COVID-19 pandemic had a devastating impact on the world economy and India was no exception. Very harsh lockdown of 2020 in India shattered an already crumbling economy. Fourth time in independent history, Indian economy contracted-this time the maximum- by 7.3%. Developed and emerging economies rushed for financial stimulus packages last year to boost the economic recovery.
Developed countries could afford huge amount of money for stimulus. Emerging economies like India also tried their best but were inhibited by limited resources. I may remind here Nirmala Sitharaman‘s 20 Lakh crore stimulus package given in five tranches. It was about 10% of Indian GDP but many emerging economies spent much more. Indian stimulus was mainly monitory and not fiscal in nature. This meant that government gave little from its budget but told the banks to provide funds on loan. Even then the deficit became 11% of the GDP.
A very strange outcome of the impact of these stimulus packages of different countries has shown that recovery is not related to the amount spent on stimulus. Many Indian economists last year decried the stimulus as paltry and called the finance minister timid. In the hindsight, India did well to restrain, though by compulsion, its stimulus at a medium level of spending.
Many emerging markets which aggressively stimulated got no pay off in a faster recovery and in some cases stimulus backfired. Noted global investment expert Ruchir Sharma has studied and shown statistically that there is no link between the size of the stimulus and the pace of recovery. It is a mind-boggling exercise for economists to explain this phenomenon.
Coming to Indian context, we can safely say that economic recovery is gaining steam. Glaring economic data suggests that Indian economy has crossed the slump of pandemic and is in better shape even compared to the pre-pandemic situation. RBI has indicated that the economic activities suggest to a GDP growth of 9.6% in July – September quarter. CMIE‘s employment data clearly indicates creturn to normalcy in employment.

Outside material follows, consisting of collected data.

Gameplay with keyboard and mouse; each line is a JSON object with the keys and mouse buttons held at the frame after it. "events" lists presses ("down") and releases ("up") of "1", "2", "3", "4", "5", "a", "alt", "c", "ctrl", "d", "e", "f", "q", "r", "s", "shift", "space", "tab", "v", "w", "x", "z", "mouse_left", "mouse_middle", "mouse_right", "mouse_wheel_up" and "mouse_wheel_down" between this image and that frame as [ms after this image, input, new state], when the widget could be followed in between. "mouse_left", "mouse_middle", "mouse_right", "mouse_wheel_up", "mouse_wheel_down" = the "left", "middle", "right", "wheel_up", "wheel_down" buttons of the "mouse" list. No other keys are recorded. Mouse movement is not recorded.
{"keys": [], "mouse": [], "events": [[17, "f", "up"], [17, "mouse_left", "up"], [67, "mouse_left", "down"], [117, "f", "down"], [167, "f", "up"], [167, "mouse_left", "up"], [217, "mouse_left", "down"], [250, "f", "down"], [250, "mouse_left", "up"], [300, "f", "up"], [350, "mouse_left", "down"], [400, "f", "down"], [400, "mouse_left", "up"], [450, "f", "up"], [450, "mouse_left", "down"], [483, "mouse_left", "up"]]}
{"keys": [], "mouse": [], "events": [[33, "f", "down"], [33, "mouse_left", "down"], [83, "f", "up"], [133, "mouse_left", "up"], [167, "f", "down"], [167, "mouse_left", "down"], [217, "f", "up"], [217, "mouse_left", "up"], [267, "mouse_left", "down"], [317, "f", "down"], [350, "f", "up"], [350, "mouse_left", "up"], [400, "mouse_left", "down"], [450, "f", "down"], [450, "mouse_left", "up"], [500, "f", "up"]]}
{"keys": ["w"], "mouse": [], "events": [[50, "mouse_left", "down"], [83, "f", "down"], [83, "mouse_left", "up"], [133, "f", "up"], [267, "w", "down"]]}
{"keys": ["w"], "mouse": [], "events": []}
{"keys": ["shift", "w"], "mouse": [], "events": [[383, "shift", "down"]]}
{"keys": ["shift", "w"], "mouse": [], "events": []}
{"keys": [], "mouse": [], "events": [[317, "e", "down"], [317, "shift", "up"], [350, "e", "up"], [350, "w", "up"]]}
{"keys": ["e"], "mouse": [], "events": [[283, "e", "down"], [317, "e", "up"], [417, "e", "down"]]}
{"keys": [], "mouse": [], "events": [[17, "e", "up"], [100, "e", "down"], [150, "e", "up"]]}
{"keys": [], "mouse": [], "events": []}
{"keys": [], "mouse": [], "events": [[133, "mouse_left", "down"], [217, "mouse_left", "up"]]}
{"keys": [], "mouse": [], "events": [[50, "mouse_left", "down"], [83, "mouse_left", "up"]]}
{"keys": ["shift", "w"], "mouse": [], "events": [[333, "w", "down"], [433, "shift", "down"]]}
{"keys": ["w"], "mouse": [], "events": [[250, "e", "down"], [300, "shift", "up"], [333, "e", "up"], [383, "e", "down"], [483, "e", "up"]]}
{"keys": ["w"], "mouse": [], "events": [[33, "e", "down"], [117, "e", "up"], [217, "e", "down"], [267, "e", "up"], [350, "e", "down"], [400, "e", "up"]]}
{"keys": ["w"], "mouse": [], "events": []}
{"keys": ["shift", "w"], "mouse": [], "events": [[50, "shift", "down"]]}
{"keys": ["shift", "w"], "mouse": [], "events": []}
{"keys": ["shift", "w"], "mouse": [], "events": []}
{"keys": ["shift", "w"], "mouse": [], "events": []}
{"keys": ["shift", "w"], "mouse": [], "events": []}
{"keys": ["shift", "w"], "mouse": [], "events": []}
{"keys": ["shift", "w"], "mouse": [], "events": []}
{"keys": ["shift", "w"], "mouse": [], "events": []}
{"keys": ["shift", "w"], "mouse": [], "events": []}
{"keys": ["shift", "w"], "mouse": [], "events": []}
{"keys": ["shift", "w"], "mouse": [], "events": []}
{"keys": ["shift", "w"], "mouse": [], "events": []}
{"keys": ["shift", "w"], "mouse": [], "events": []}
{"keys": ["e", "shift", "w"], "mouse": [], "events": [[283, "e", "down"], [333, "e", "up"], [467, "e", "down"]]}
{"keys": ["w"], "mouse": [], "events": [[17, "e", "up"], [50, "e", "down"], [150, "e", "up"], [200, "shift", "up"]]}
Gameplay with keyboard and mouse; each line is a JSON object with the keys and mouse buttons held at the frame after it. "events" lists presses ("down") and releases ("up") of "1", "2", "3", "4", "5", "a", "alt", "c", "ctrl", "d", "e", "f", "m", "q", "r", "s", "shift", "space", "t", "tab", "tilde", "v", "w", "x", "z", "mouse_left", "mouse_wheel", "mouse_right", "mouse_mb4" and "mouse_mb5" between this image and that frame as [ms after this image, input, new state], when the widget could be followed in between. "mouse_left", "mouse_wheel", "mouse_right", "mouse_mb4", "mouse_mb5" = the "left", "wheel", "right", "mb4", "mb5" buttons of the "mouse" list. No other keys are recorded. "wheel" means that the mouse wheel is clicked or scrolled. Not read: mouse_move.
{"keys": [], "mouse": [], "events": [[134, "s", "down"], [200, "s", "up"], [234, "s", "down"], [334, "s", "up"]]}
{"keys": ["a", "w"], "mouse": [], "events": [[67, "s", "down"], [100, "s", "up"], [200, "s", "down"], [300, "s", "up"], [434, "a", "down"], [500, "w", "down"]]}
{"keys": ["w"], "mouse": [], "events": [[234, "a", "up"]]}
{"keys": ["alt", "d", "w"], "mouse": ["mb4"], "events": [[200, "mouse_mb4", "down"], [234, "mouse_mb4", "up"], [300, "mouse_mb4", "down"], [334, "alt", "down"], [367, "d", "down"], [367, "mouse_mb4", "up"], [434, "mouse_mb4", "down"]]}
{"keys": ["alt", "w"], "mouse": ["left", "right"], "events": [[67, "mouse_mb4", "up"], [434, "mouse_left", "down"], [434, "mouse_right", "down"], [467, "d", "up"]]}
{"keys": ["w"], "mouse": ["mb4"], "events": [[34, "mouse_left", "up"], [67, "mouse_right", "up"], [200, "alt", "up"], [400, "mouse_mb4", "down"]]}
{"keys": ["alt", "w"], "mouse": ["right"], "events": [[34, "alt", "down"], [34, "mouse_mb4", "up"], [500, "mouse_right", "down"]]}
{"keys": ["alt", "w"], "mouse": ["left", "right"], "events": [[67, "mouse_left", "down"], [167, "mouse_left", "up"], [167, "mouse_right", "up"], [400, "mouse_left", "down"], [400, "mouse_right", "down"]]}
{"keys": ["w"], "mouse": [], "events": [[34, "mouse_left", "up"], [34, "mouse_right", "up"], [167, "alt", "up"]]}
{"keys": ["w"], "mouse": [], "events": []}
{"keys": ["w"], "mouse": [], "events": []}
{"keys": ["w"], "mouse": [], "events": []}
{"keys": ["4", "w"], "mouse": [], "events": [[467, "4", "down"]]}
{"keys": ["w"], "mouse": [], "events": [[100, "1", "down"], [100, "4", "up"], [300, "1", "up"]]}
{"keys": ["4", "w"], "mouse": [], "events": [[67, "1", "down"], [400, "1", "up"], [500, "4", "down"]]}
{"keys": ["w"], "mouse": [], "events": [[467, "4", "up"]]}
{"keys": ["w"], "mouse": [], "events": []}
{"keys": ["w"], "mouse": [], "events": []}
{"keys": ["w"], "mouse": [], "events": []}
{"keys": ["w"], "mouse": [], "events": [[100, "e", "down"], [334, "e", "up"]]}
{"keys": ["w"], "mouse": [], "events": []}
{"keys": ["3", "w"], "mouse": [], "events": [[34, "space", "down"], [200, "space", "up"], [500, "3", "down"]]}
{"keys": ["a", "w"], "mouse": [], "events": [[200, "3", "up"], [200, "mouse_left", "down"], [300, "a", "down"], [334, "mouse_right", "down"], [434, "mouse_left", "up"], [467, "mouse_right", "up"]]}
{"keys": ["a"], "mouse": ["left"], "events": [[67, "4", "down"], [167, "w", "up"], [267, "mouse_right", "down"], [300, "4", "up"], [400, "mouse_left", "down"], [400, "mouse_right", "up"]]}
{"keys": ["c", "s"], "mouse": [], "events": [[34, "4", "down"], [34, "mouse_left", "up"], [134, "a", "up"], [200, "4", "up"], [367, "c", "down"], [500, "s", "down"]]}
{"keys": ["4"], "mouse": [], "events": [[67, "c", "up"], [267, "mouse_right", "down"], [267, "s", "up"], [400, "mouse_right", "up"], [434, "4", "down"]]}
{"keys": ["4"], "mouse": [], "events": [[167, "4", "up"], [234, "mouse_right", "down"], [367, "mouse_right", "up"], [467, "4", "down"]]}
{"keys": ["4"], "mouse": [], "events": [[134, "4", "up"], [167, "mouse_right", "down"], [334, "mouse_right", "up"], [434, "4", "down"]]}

The total employment estimate in September was 406.2 million which is almost same as in 2019–20. At the same time it is true that only salaried jobs rose sharply and consequently advance tax collection was 14.6% higher than the pre-Covid collection in 2019-20 for this quarter.
India is still facing a big problem of non-availability of informal jobs for the poorer sections of society. There is a surge in demand for MGNREGA suggesting dearth of proper informal jobs. This has reduced the purchasing power of a vast section of the workforce. This has depressed the demand in the market especially for FMCG.
A sustained recovery requires demand from low income groups. This weakness is due to the lukewarm performance of MSME. There has been a rise in the bank credit for personal loans and big industries are having their fair share of credit. It is evident now that for some reasons bank credits are only not going sufficiently to MSME. There are 60 million units of MSME. The government needs to incentivise this sector as it has a lion share in workforce and economy. The green shoots of recovery should be strengthened for healthy development.